PE-301g · Module 2
Hybrid Territory Models
3 min read
Hybrid territories combine two or more allocation dimensions — geography plus industry, named accounts plus catch-all territory, or new business territory plus expansion territory. Hybrid models address the limitation of single-dimension territories: a purely geographic territory ignores industry expertise, and a purely industry-based territory ignores geographic efficiency.
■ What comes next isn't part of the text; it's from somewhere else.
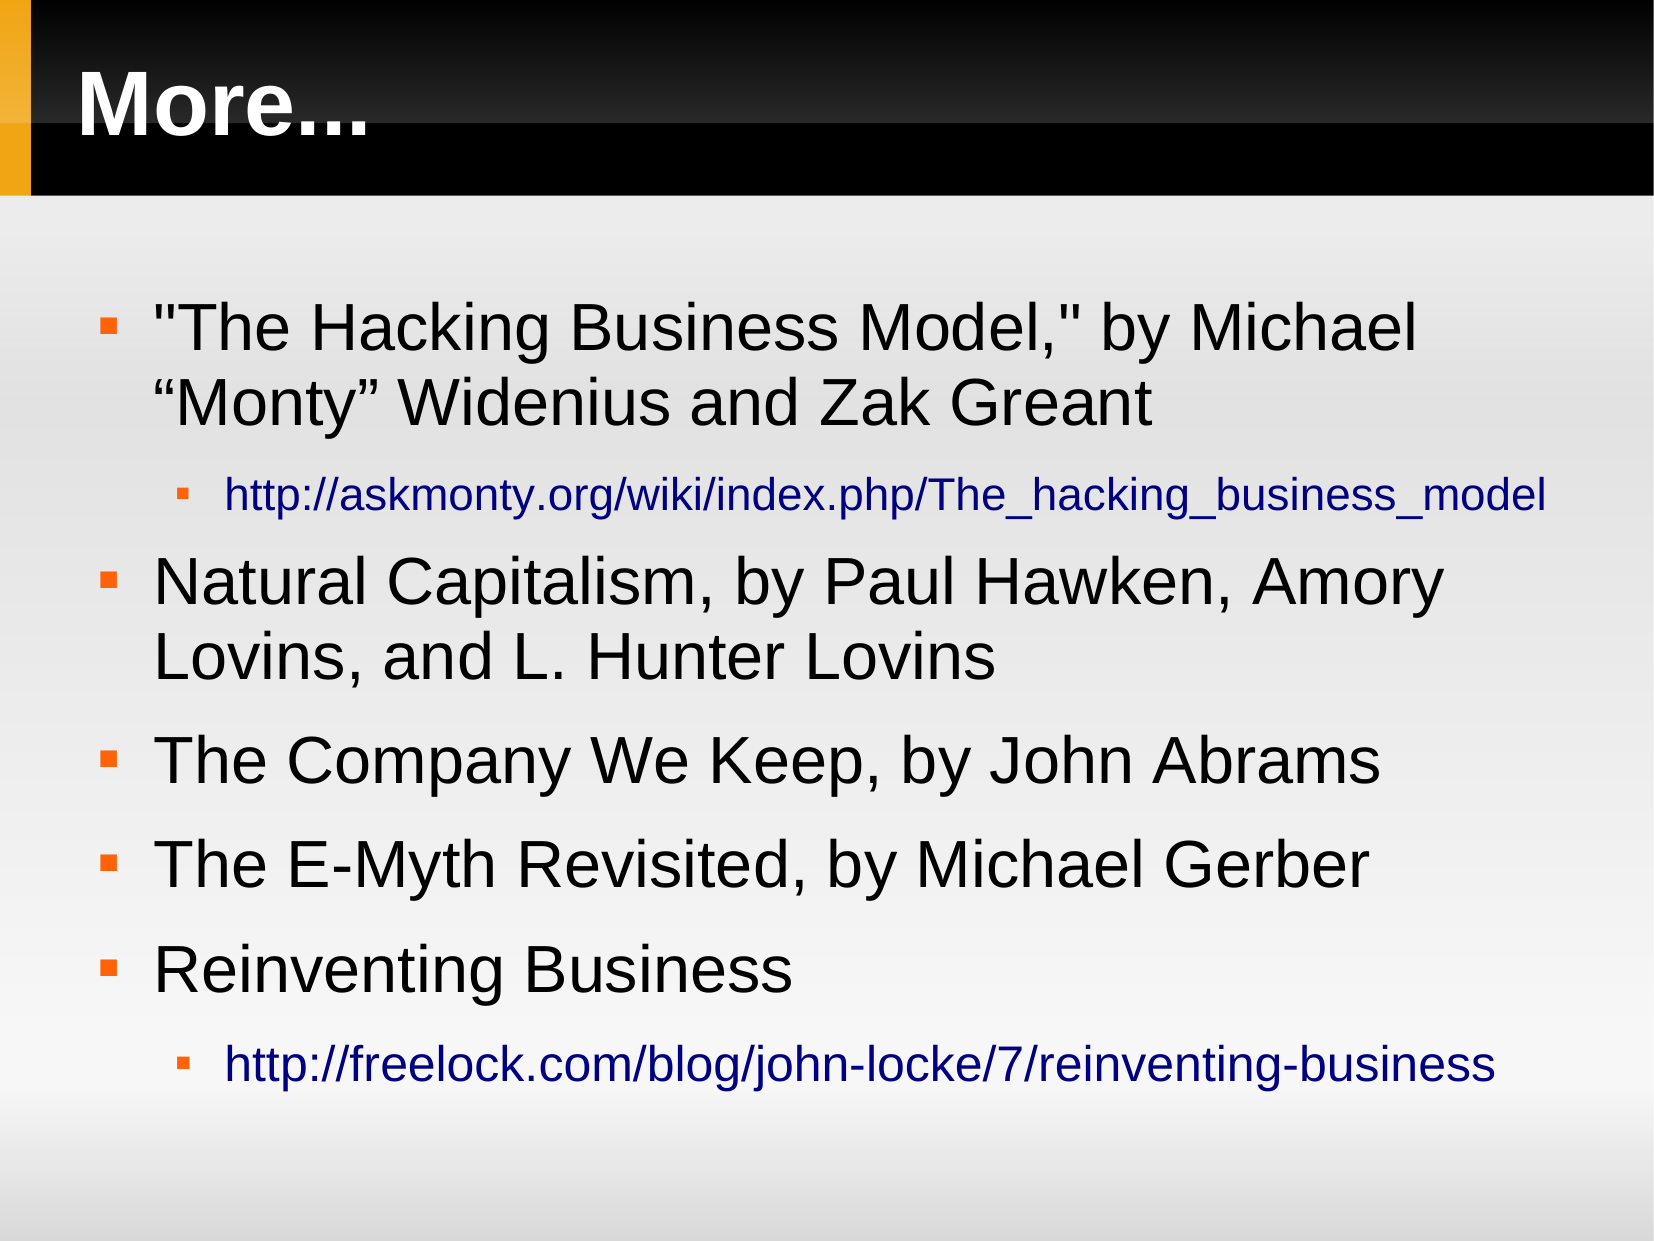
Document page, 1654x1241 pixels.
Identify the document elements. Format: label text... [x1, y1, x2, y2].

list "The Hacking Business Model," by Michael “Monty” Widenius and Zak Greant http://askmonty.org/wiki/index.php/The_hacking_business_model Natural Capitalism, by Paul Hawken, Amory Lovins, and L. Hunter Lovins The Company We Keep, by John Abrams The E-Myth Revisited, by Michael Gerber Reinventing Business http://freelock.com/blog/john-locke/7/reinventing-business [82, 290, 1571, 1197]
title More... [76, 7, 1565, 200]
picture [0, 0, 1654, 1241]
The hybrid captures both.
Do This
- Combine geographic efficiency with industry expertise — assign reps to a region with specialization in the dominant industries of that region
- Separate new business and expansion territories when the skills and processes differ significantly
- Define clear rules for overlapping dimensions — when geography and industry conflict, which takes priority?
Avoid This
- Create territories with three or more overlapping dimensions — the complexity becomes unmanageable and conflicts multiply
- Let hybrid rules create ambiguity about account ownership — every account must have exactly one owner
- Change the hybrid model quarterly — territory changes take 1-2 quarters to stabilize, and frequent changes prevent reps from building relationships
The most effective hybrid for organizations with 10-30 reps is the pod model: a geographic territory staffed by a pod of 3-4 reps with complementary specializations. One rep handles enterprise, one handles mid-market, one handles a key industry vertical. The pod shares the geographic territory but owns different account segments within it. This creates specialization without fragmenting geographic coverage.